* [Exercise objective]: This task asks for the lines from the one with "focal_mm: 5.1" to the final line below, repeated exactly, with pictures omitted.

━━━━━━━━━━━━━━━━━━━━

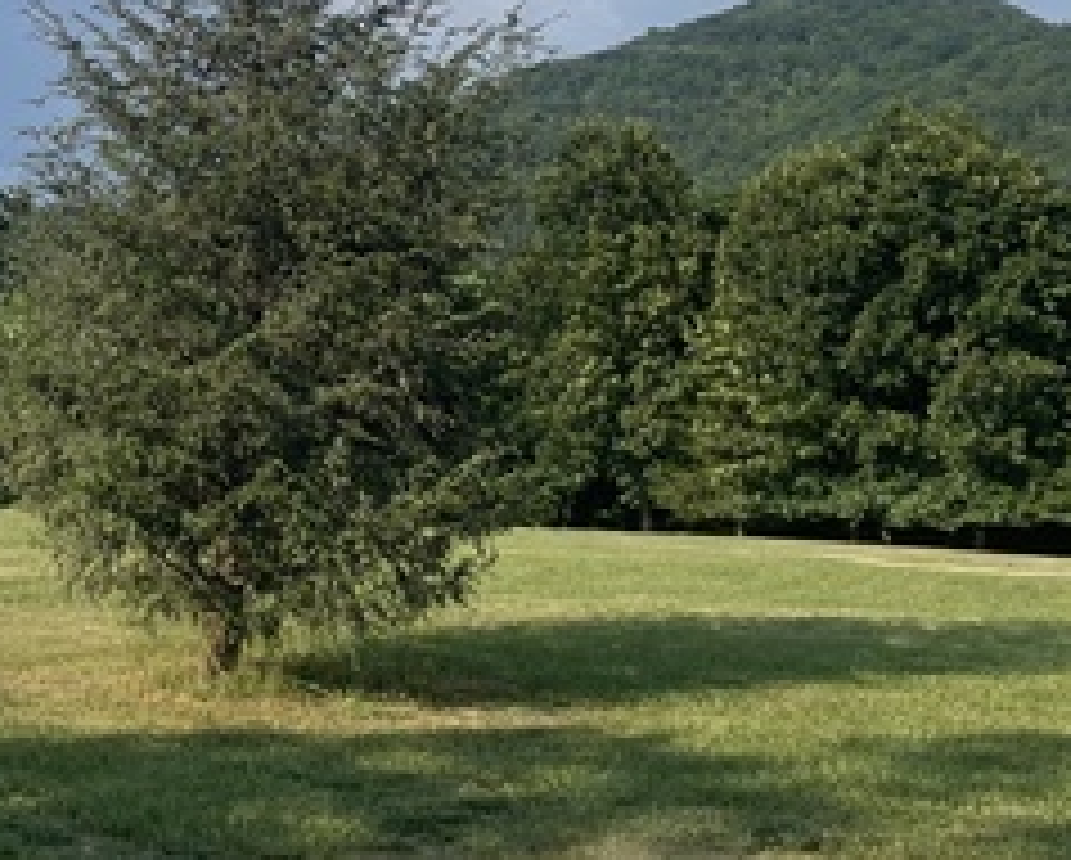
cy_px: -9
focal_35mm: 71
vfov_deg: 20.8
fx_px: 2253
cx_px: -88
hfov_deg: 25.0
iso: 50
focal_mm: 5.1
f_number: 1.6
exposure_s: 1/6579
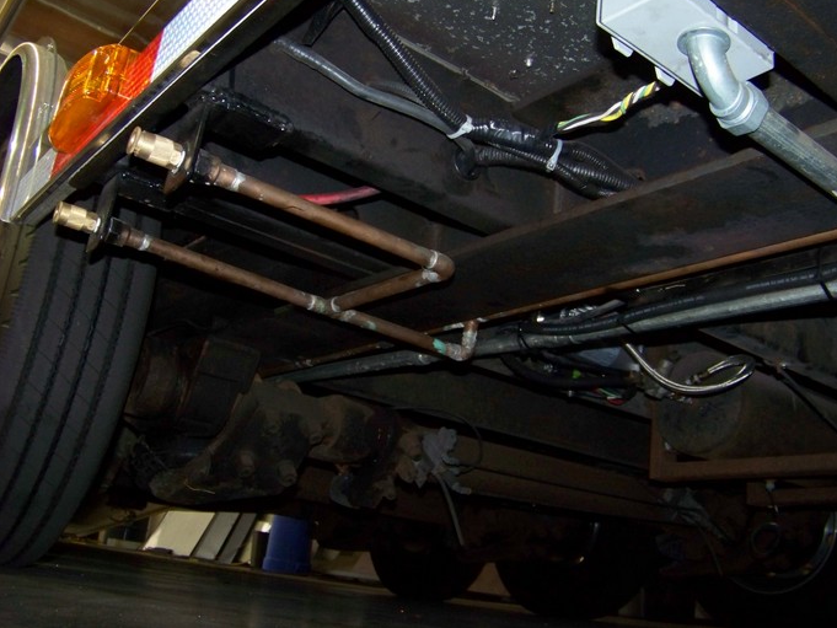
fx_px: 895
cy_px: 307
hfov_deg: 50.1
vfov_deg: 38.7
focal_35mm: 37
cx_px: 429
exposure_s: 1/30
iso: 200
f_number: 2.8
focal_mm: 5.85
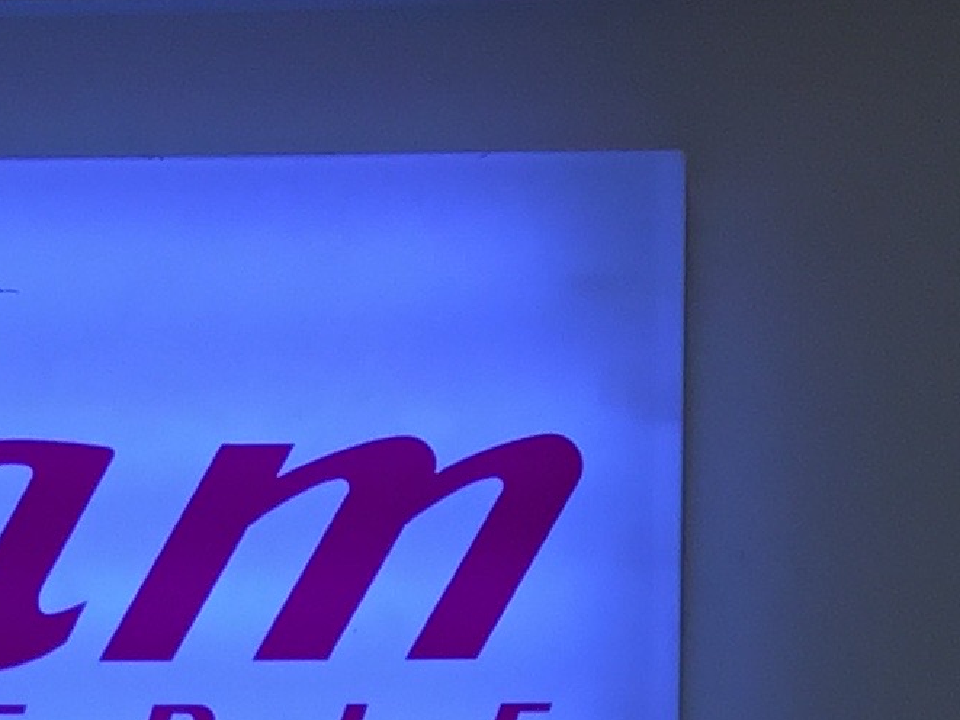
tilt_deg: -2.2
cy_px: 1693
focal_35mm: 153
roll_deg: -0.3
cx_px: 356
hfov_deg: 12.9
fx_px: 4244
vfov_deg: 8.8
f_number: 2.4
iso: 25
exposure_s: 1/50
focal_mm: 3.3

━━━━━━━━━━━━━━━━━━━━

* [Solution for this exercise]:
focal_mm: 5.1
f_number: 1.6
exposure_s: 1/6579
fx_px: 895
cy_px: 307
hfov_deg: 50.1
vfov_deg: 38.7
focal_35mm: 37
cx_px: 429
exposure_s: 1/30
iso: 200
f_number: 2.8
focal_mm: 5.85
tilt_deg: -2.2
cy_px: 1693
focal_35mm: 153
roll_deg: -0.3
cx_px: 356
hfov_deg: 12.9
fx_px: 4244
vfov_deg: 8.8
f_number: 2.4
iso: 25
exposure_s: 1/50
focal_mm: 3.3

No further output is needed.